Morrocan Wolf hack please urgent help

[Mackens]

Dear all

 

All my websites on the same server have been hacked since yesterday evening by " Morrocan Woldf"

 

The access to all the websites is impossible, the following sentence appears 

 

hacked by Moroccanwolf

 

I can still have access to the prestashop back office however but for how long ?

 

Can you please help me or direct me with someone or a company which can help me ?

 

Thank you

[selectshop.at]

1. Do you have daily security back-ups ? If not ask you provider for that. Roll-back your page to one version working.

Change all your log-in passwords: FTP, database, Prestashop BO.

Disable all modules which you installed that are free or developed by third parties.

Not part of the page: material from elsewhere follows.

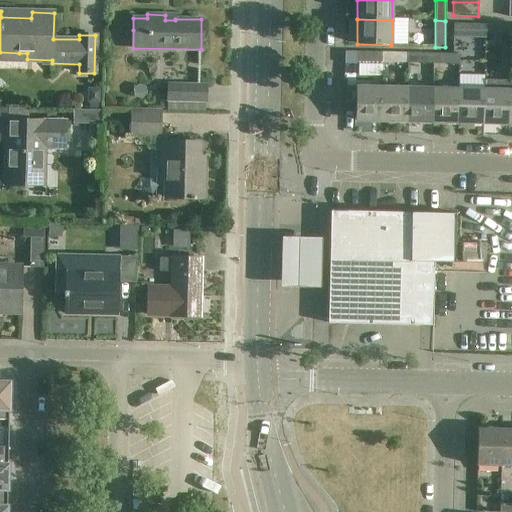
[(459,35),(485,36),(485,26),(459,25),(459,35)]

Upgrade your Prestashop to latest version. Specially payment modules and send to a friend if you are using it.

[Mackens]

Hello and thank you for your answer.

The websites are hosted by 1&1 and it is a dedicated server.

I am not sure if I have daily saves.

I have changed all the passwords.

I will check the modules as per your recommendation.

 

Is the website still possible to recover if I don't have any recent save ???

 

Can you help?

[selectshop.at]

You can recover your whole NATIVE FTP by downloading the version you are using here: https://www.prestashop.com/en/download

 

and substituting all files on your server by the native one. This to make sure that all files are again native and does not contain any foreign coding. This saves only the FTP, but not possibly changes made on database !!

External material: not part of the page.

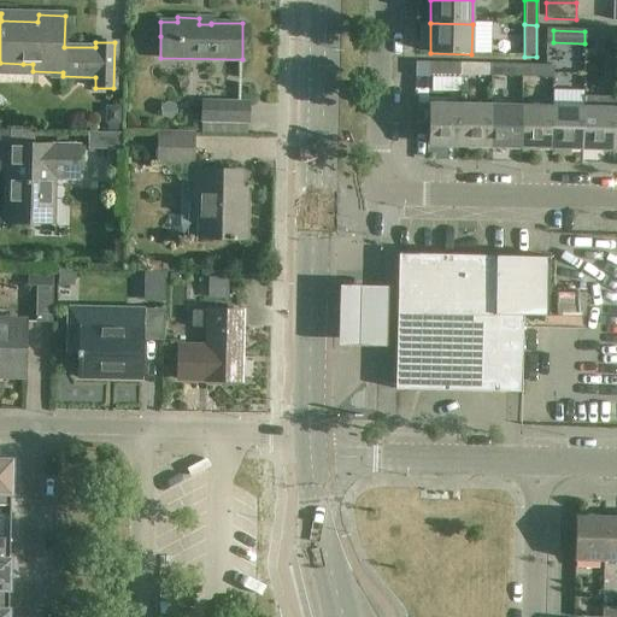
[(615,31),(585,31),(585,43),(615,45),(615,31)]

Daily back-ups are a must have for each webmaster !!!

 

Than you should avoid the use of any extras not verified by Prestashop (mainly free addons/themes). They could contain malicious code.

[Naldinho]

If it is on a dedicated server that you set up and you don't know if there are daily backups then there aren't any. If this is some kind of managed dedicated server then there might be backups.

There is a decent chance that the hacker only changed your index.php file and that the rest of the site is intact. If the hacker wanted to profit from inserting malicious code he wouldn't have announced that the site was hacked. This is just someone doing it for bragging rights. If he was a jerk he might have deleted all the files on the server but back office still works so he didn't. I'd bet that the only change is to index.php and that restoring that would fix the site. That said you still need to check the rest of the files just to be sure.

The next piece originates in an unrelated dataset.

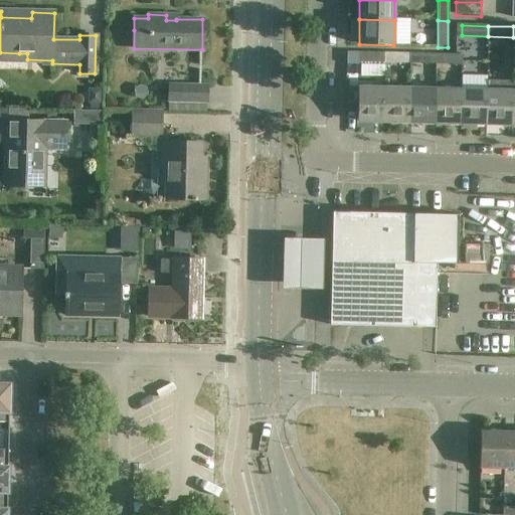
[(359,53),(358,63),(358,64),(383,64),(383,63),(384,53),(359,53)]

As selectshop.at explained your goal now is to return the files to their Native state. This is how I would approach that:

1) Download the complete site using FTP to your computer

2) Download the same version of PrestaShop from PrestaShop -- make sure it is the same version you are using.
3) Use something like Beyond Compare to look for differences between your files and the files in the download you got from PrestaShop
4) For all differences look at the differences and confirm that they are either something you changed in the core files either directly or because you installed a module that requires modified core files. Any malicious differences overwrite the file with the original from PrestaShop
5) Upload all the files you downloaded back to the server using FTP overwriting everything with the now verified version.
6) Repeat for all the sites.

7) Stop trying to manage your own server -- having root access is really valuable in my opinion but if you don't know what you're doing you end up with this. Pay for a managed server when the hosting company handles security and backups.

[Mackens]

Hello Naldinho,

 

Thank you for your precise answer. The site is back in tracks now thanks to a nice person who helped me from the french forum.

The index.php file was changed yes but it seems a number of other files were also modified.

The hacker managed to enter the server because of a faulty module from prestashop abandonedcart pro.

It seems the module is now secure.

 

Thanks again for all your explanations.